Mark Jung-Beeman, John Kounios, Ed Bowden, and their colleagues recount the storied origin of the term Eureka!, which Archimedes reportedly shouted upon realizing that water displacement could be used to compute density. Illustrating the strong emotional response elicited by such a sudden insight, Archimedes is said to have run home from the baths in euphoric glee—without his clothes.

Among other characteristics that typically distinguish insight from “noninsight” solutions, people feel stuck before insight strikes; they can't explain how they solved the problem and might say they were not even thinking about it; the solution appears suddenly and is immediately seen as correct. But are the neural processes involved in arriving at a solution through insight actually distinct from those related to more mundane problem-solving?

DATA UNDER STUDY:
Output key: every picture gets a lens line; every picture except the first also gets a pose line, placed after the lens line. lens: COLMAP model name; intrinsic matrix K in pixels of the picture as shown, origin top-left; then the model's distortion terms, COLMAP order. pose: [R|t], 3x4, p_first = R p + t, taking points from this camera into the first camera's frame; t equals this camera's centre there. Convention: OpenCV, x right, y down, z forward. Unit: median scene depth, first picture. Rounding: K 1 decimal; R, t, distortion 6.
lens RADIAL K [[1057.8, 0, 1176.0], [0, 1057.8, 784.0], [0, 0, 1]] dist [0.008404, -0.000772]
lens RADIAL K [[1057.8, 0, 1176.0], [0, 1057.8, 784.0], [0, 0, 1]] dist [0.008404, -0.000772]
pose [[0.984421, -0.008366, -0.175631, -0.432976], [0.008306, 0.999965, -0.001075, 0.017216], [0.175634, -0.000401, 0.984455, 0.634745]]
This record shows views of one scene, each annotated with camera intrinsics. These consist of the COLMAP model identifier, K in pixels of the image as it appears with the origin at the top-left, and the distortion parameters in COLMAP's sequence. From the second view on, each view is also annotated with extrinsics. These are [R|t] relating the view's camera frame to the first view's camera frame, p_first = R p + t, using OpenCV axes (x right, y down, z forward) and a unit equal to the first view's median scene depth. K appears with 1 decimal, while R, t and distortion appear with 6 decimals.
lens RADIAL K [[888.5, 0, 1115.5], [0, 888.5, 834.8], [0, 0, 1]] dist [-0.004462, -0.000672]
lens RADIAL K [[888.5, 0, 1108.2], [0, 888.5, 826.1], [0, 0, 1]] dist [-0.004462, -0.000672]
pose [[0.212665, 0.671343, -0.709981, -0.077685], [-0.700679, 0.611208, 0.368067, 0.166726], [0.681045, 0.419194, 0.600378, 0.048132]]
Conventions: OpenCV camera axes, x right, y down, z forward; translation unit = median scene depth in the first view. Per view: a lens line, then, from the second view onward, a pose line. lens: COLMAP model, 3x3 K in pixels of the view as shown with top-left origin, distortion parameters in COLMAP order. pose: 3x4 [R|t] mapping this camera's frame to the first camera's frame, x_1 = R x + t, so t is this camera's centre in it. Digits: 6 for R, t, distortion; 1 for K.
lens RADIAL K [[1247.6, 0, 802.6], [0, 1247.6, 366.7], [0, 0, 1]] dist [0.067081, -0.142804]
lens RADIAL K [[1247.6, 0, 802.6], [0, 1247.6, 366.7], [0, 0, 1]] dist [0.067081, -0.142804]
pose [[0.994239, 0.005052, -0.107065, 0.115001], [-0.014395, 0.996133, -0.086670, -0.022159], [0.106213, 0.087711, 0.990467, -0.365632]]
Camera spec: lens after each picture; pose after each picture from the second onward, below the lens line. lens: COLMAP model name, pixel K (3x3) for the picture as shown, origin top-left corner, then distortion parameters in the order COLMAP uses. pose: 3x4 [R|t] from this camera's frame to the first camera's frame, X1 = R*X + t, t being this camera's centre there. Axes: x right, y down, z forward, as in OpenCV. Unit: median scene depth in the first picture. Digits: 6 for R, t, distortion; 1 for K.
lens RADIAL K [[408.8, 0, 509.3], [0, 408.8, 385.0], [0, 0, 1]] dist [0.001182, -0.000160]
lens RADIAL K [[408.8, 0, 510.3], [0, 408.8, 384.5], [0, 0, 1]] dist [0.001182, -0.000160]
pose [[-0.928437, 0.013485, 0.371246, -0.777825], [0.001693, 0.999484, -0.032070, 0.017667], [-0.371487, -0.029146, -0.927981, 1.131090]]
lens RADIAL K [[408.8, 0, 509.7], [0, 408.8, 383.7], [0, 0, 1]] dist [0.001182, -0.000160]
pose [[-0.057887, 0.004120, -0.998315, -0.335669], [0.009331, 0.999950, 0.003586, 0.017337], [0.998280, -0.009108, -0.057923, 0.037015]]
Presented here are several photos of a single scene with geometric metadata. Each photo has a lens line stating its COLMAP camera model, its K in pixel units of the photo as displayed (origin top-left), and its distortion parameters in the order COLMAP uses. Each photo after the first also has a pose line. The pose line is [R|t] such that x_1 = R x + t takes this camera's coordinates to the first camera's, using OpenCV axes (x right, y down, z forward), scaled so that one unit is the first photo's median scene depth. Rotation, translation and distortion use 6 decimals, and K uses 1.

SET OF TASKS:
1 - Summarize the passage on insight in two sentences.
2 - Edit the passage on insight by rewriting the part between "Among other characteristics" and "more mundane problem-solving?", inclusive, with "stuck" changed to "blocked".
Base your responses only on the passage on insight, not on the entries.

SOLUTIONS IN ORDER:
1 - Archimedes reportedly shouted "Eureka!" when he realized that water displacement could be used to compute density, and is said to have run home from the baths in euphoric glee without his clothes. Insight solutions typically differ from noninsight ones because people feel stuck beforehand, can't explain how they solved the problem, and see the suddenly appearing solution as immediately correct, which raises the question of whether the neural processes behind insight are actually distinct from those of more mundane problem-solving.

2 -
Among other characteristics that typically distinguish insight from “noninsight” solutions, people feel blocked before insight strikes; they can't explain how they solved the problem and might say they were not even thinking about it; the solution appears suddenly and is immediately seen as correct. But are the neural processes involved in arriving at a solution through insight actually distinct from those related to more mundane problem-solving?